How Trump Gets the First Amendment Exactly Backwards


February 23, 2018 – Former President Donald Trump speaking at the 2018 Conservative Political Action Conference (CPAC) in National Harbor, Maryland. (Photo by Gage Skidmore | Wikimedia Commons)

February 23, 2018 – Former President Donald Trump speaking at the 2018 Conservative Political Action Conference (CPAC) in National Harbor, Maryland. (Photo by Gage Skidmore | Wikimedia Commons)

The lawsuits Donald Trump filed last week against Facebook, Twitter, and YouTube were multi-purpose. As a successful publicity stunt, they put the former president back in the headlines. They gave the Republican Party and Trump’s own political organization a hook for fundraising. And they riled his base by feeding the myth that the major social media companies have it in for conservatives.


What the suits did not do, however, was muster a plausible legal argument that the tech companies violated Trump’s First Amendment rights when they bounced him from their platforms back in January.


In fact, Trump and the platoon of attorneys who signed his court papers got the First Amendment exactly backward: He has no free speech right to amplify his pronouncements on a private company’s digital venue. The First Amendment forbids only the government from “abridging the freedom of speech.” In contrast, Facebook, Twitter, and YouTube do have a First Amendment right to determine what speech their platforms boost — and that right includes excluding speakers who incite violence, as Trump did in connection with the January 6 insurrection at the U.S. Capitol.

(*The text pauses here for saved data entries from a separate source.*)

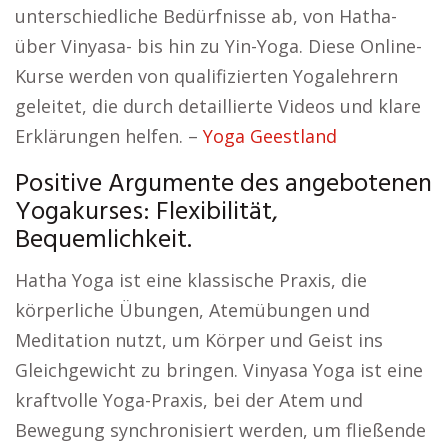
unterschiedliche Bedürfnisse ab, von Hatha-
über Vinyasa- bis hin zu Yin-Yoga. Diese Online-
Kurse werden von qualifizierten Yogalehrern
geleitet, die durch detaillierte Videos und klare
Erklärungen helfen. –
Yoga Geestland
Positive Argumente des angebotenen
Yogakurses: Flexibilität,
Bequemlichkeit.
Hatha Yoga ist eine klassische Praxis, die
körperliche Übungen, Atemübungen und
Meditation nutzt, um Körper und Geist ins
Gleichgewicht zu bringen. Vinyasa Yoga ist eine
kraftvolle Yoga-Praxis, bei der Atem und
Bewegung synchronisiert werden, um fließende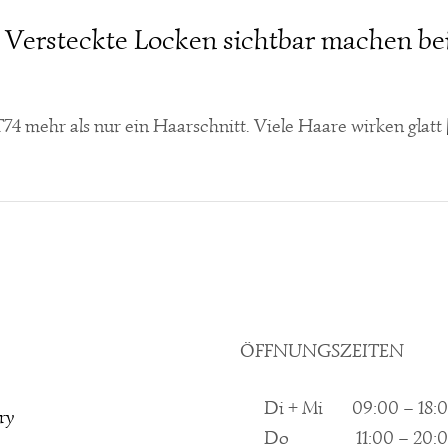
– Versteckte Locken sichtbar machen b
4 mehr als nur ein Haarschnitt. Viele Haare wirken glatt
ÖFFNUNGSZEITEN
Di + Mi
09:00 – 18:
ry
Do
11:00 – 20: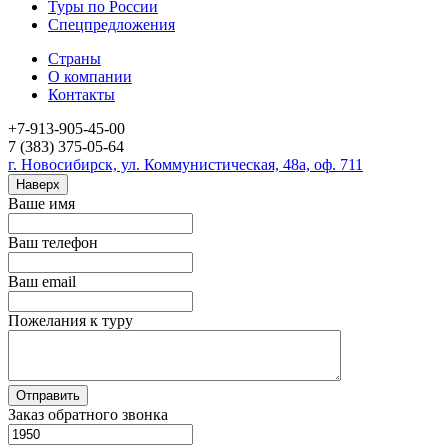
Туры по России
Спецпредложения
Страны
О компании
Контакты
+7-913-905-45-00
7 (383) 375-05-64
г. Новосибирск, ул. Коммунистическая, 48а, оф. 711
Наверх
Ваше имя
Ваш телефон
Ваш email
Пожелания к туру
Заказ обратного звонка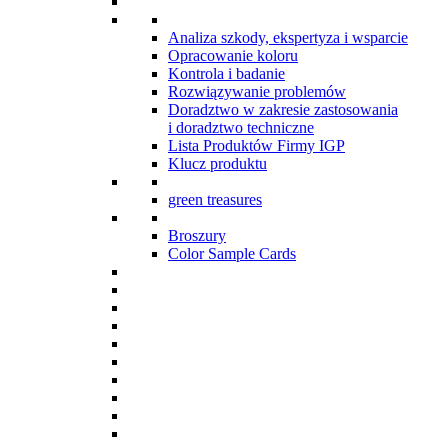
Analiza szkody, ekspertyza i wsparcie
Opracowanie koloru
Kontrola i badanie
Rozwiązywanie problemów
Doradztwo w zakresie zastosowania
i doradztwo techniczne
Lista Produktów Firmy IGP
Klucz produktu
green treasures
Broszury
Color Sample Cards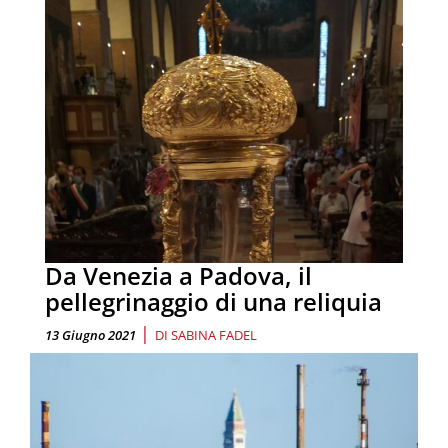
Da Venezia a Padova, il
pellegrinaggio di una reliquia
|
13 Giugno 2021
DI
SABINA FADEL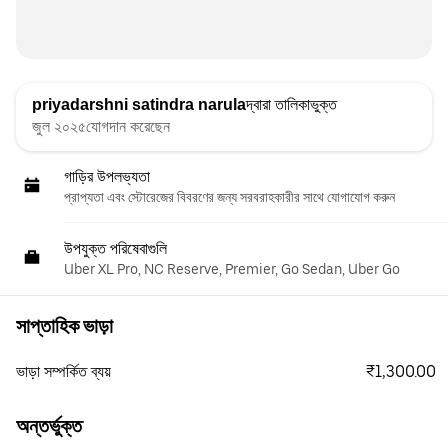
priyadarshni satindra narula
দ্বারা তালিকাভুক্ত
জুল ২০২৫যোগদান করেছেন
গাড়ির উপলভ্যতা
প্রাপ্যতা এবং স্টোরেজের বিবরণের জন্য সরবরাহকারীর সাথে যোগাযোগ করুন
উপযুক্ত পরিষেবাগুলি
Uber XL Pro, NC Reserve, Premier, Go Sedan, Uber Go
সাপ্তাহিক ভাড়া
₹1,300.00
ভাড়া সম্পর্কিত ব্যয়
অন্তর্ভুক্ত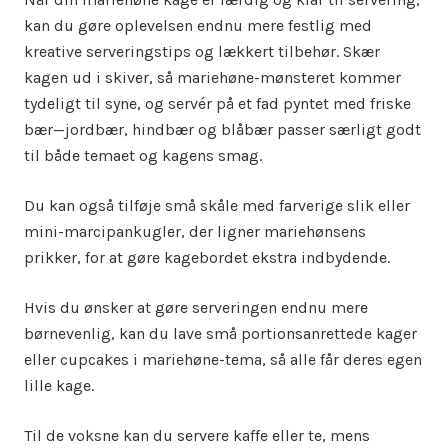
kan du gøre oplevelsen endnu mere festlig med
kreative serveringstips og lækkert tilbehør. Skær
kagen ud i skiver, så mariehøne-mønsteret kommer
tydeligt til syne, og servér på et fad pyntet med friske
bær—jordbær, hindbær og blåbær passer særligt godt
til både temaet og kagens smag.
Du kan også tilføje små skåle med farverige slik eller
mini-marcipankugler, der ligner mariehønsens
prikker, for at gøre kagebordet ekstra indbydende.
Hvis du ønsker at gøre serveringen endnu mere
børnevenlig, kan du lave små portionsanrettede kager
eller cupcakes i mariehøne-tema, så alle får deres egen
lille kage.
Til de voksne kan du servere kaffe eller te, mens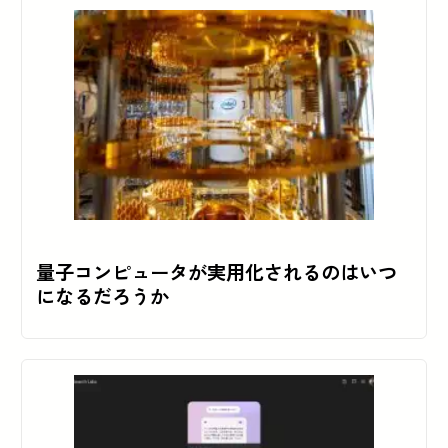
量子コンピュータが実用化されるのはいつ
になるだろうか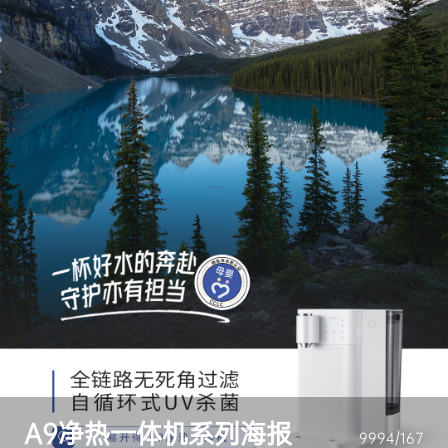
A9净热一体机系列海报
9994/167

Filed in federal court in Miami as a putative class action on behalf of other supposed digital censorship victims, Trump’s suits are DOA — dead on arrival. They’ll be thrown out by a judge long before they reach trial.


Trump’s legal team seeks to avoid a quick dismissal by arguing that the major social media platforms are so ubiquitous and pervasive that they ought to be considered “state actors” — essentially stand-ins for the government. But that won’t work. The state-actor gambit has failed in numerous other suits filed against the platforms by people upset that they’ve had their content or entire accounts removed.


These issues have been swirling recently in Florida, which enacted a state statute that sought to impose large fines on tech companies that barred politicians in the run-up to elections. But earlier this month, a federal judge in Florida blocked the law, saying it is probably unconstitutional because it “compels providers to host speech that violates their rules.” The platforms said they banned Trump because they feared he would continue to use social media to stoke political violence and possibly try to interfere with the inauguration of Joe Biden as president.   


A federal provision — Section 230 of the Communications Decency Act of 1996 — provides social media platforms with immunity from liability related to their content moderation decisions. Trump’s suits demand that Section 230 be killed as unconstitutional, but that’s not going to happen, either. On the contrary, the federal courts have interpreted Section 230 quite expansively.


Trump’s misunderstanding of the law of free speech has been evident for years. Early in his presidency, he was sued by a group of Twitter users he had blocked from tweeting criticism at his @realDonaldTrump Twitter account. In 2019, a federal appeals court upheld a district judge’s earlier ruling that since Trump conducted official business via his Twitter account, @realDonaldTrump effectively was a public forum — an arm of the government. Therefore, it was unlawful for Trump, the embodiment of the government, to interfere with citizens’ right to question the statements and actions of the then-president.


But Trump has never shown much interest in whether other people can express themselves. It’s his own voice he wants to hear.